[Stored entries]
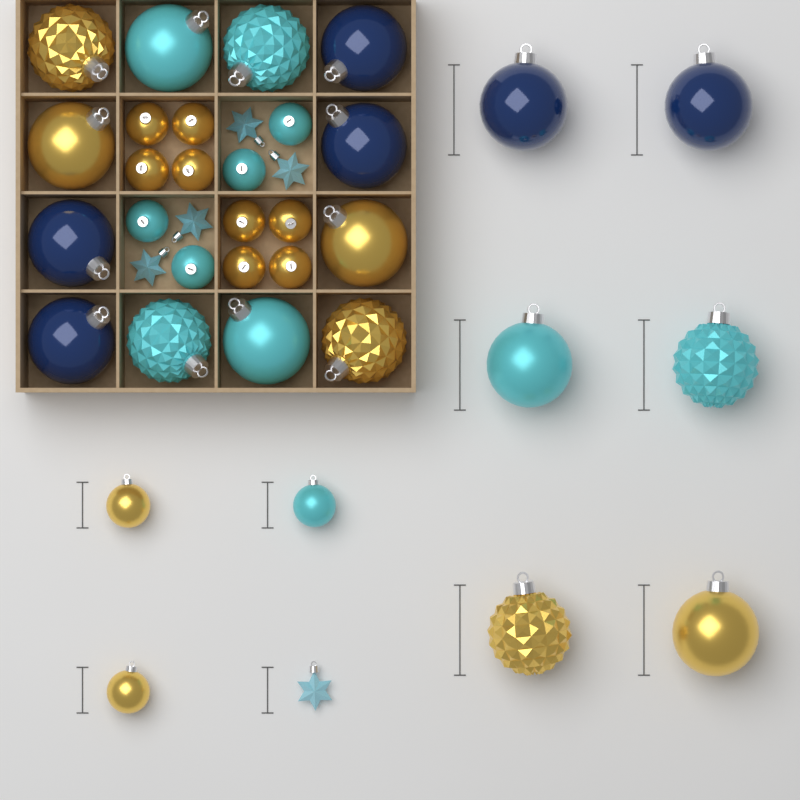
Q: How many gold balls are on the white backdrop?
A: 16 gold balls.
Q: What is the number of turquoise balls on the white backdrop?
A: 11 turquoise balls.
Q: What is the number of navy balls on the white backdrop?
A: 6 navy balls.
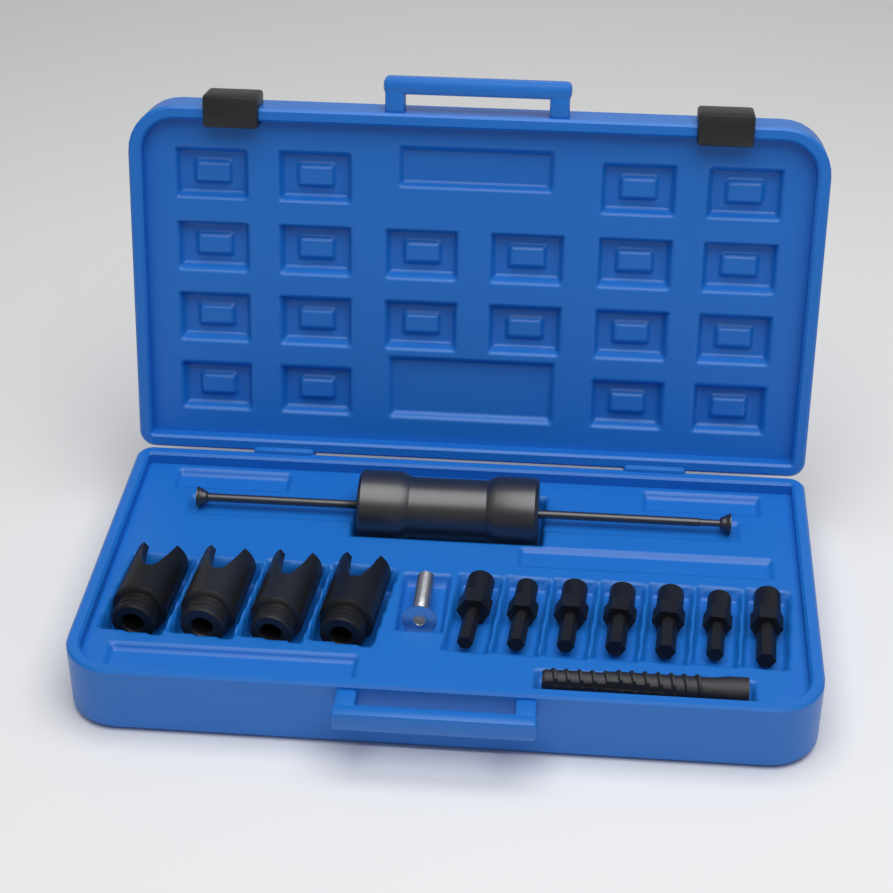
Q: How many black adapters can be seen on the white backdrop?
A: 7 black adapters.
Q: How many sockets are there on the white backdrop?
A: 4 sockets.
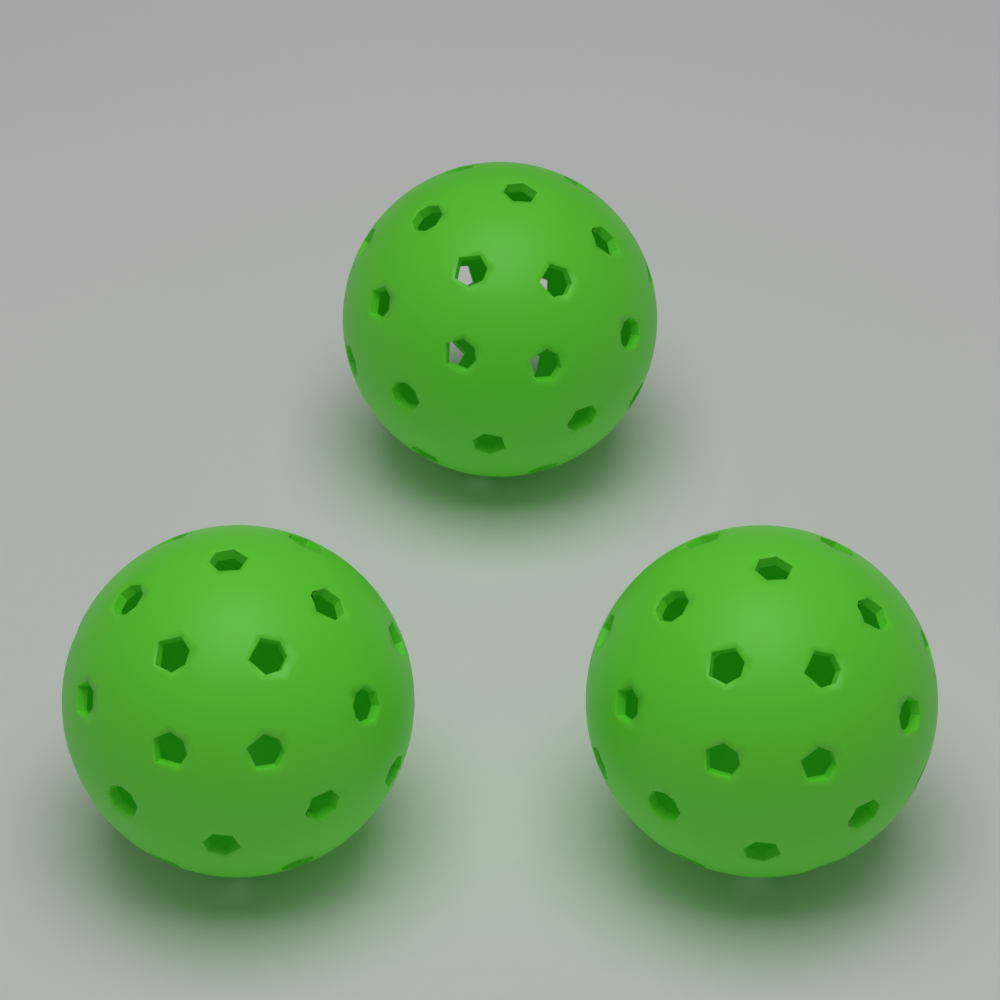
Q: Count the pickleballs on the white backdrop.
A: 3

(Exercise description) Rewrite every item above, swapping "white backdrop" for "plain background" and keeping everything else the same. Leave out the pictures.

(Complete response)
Q: How many gold balls are on the plain background?
A: 16 gold balls.
Q: What is the number of turquoise balls on the plain background?
A: 11 turquoise balls.
Q: What is the number of navy balls on the plain background?
A: 6 navy balls.
Q: How many black adapters can be seen on the plain background?
A: 7 black adapters.
Q: How many sockets are there on the plain background?
A: 4 sockets.
Q: Count the pickleballs on the plain background.
A: 3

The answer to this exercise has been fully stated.